== Given information ==

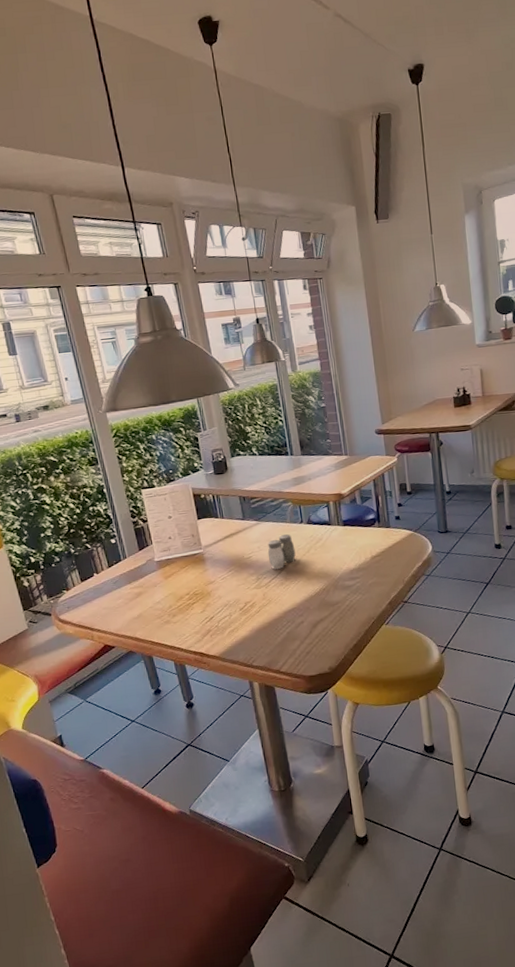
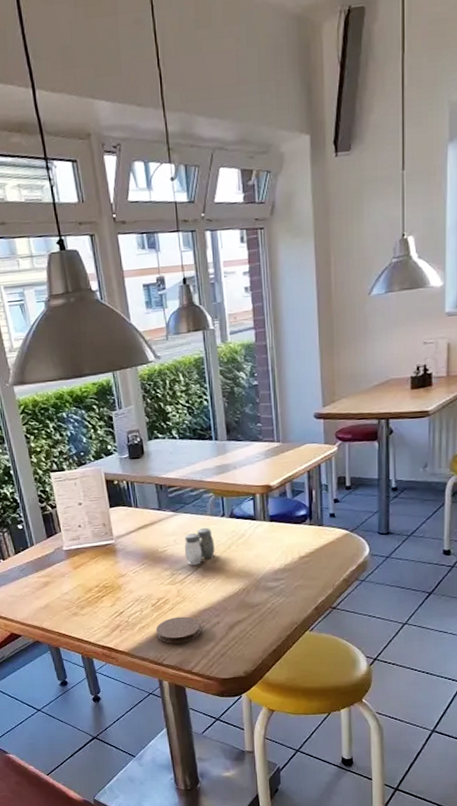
coaster: none [244,618,287,645] -> present [156,616,201,644]

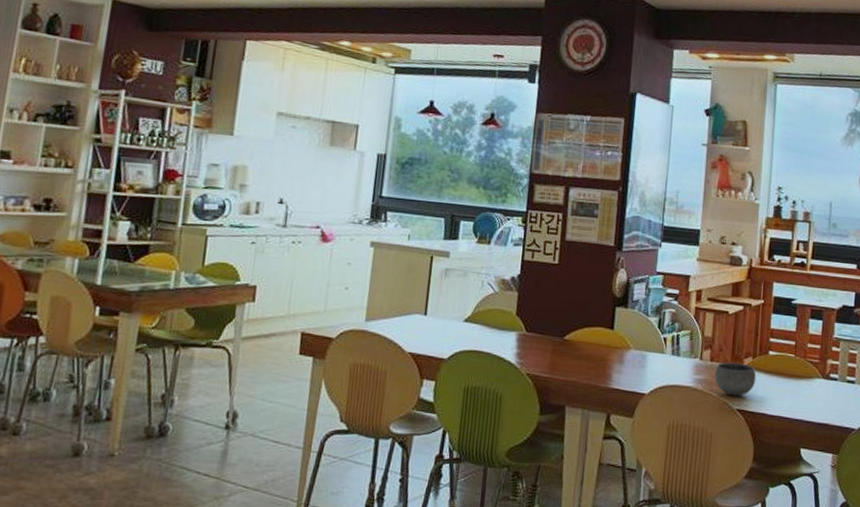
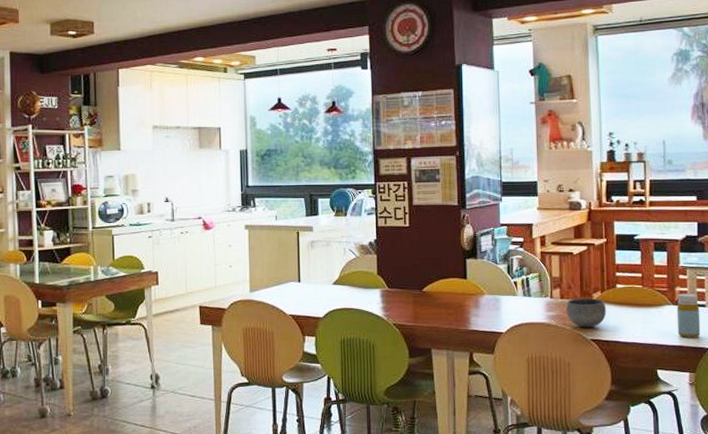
bottle: none [825,367,849,416] -> present [677,293,701,338]

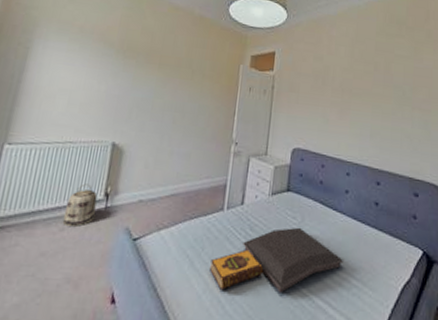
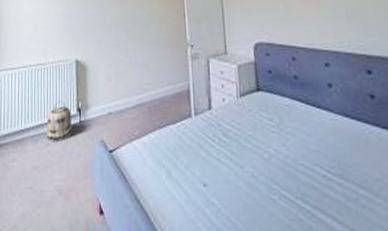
hardback book: present [210,249,264,290] -> none [188,157,247,201]
serving tray: present [243,227,344,293] -> none [218,130,343,205]

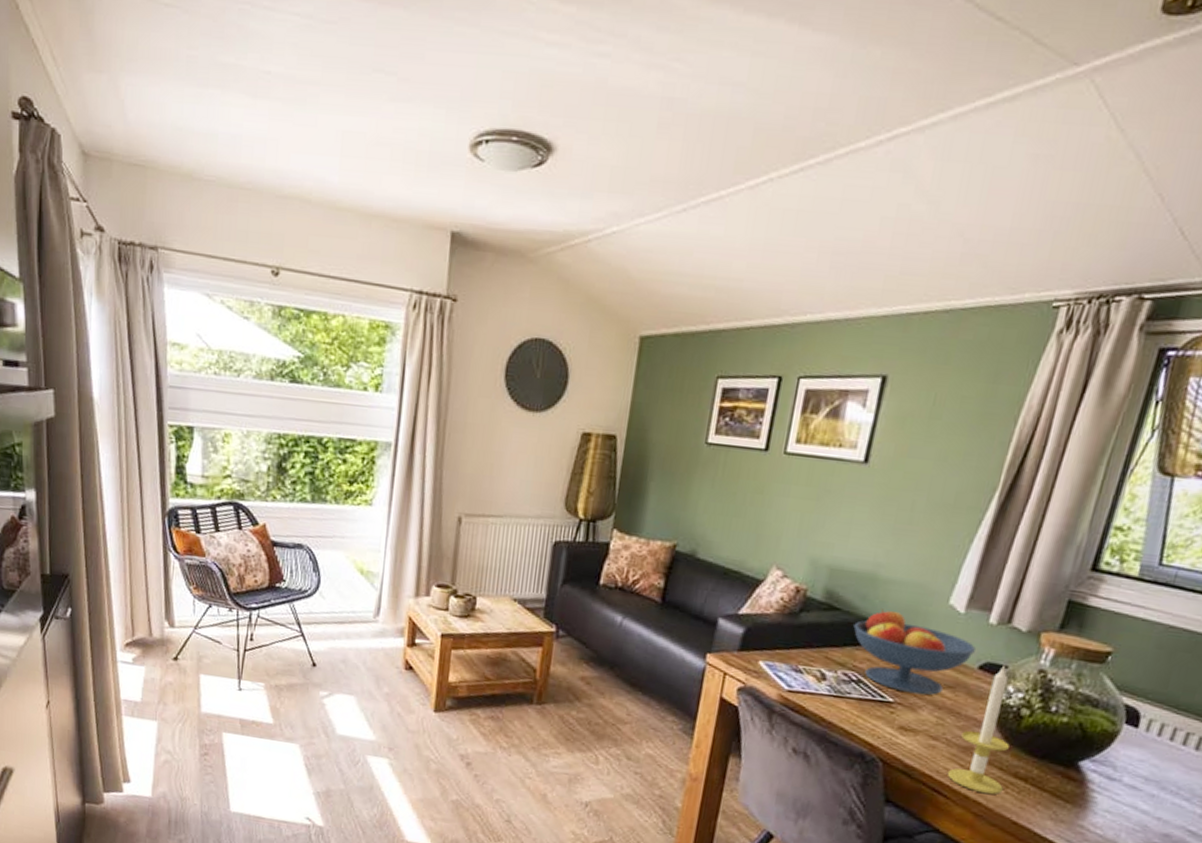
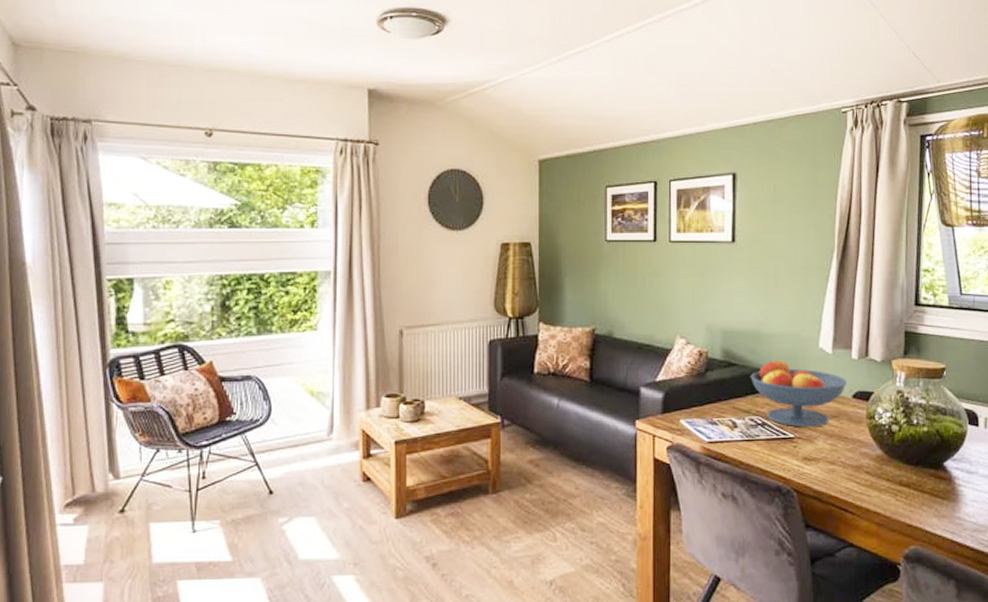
candle: present [947,665,1009,794] -> none [848,391,894,504]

===

#### Activity:
Please output every record above exactly as written, leaving out the pictures.

#### Task response:
coaster: none [244,618,287,645] -> present [156,616,201,644]

bottle: none [825,367,849,416] -> present [677,293,701,338]

hardback book: present [210,249,264,290] -> none [188,157,247,201]
serving tray: present [243,227,344,293] -> none [218,130,343,205]

candle: present [947,665,1009,794] -> none [848,391,894,504]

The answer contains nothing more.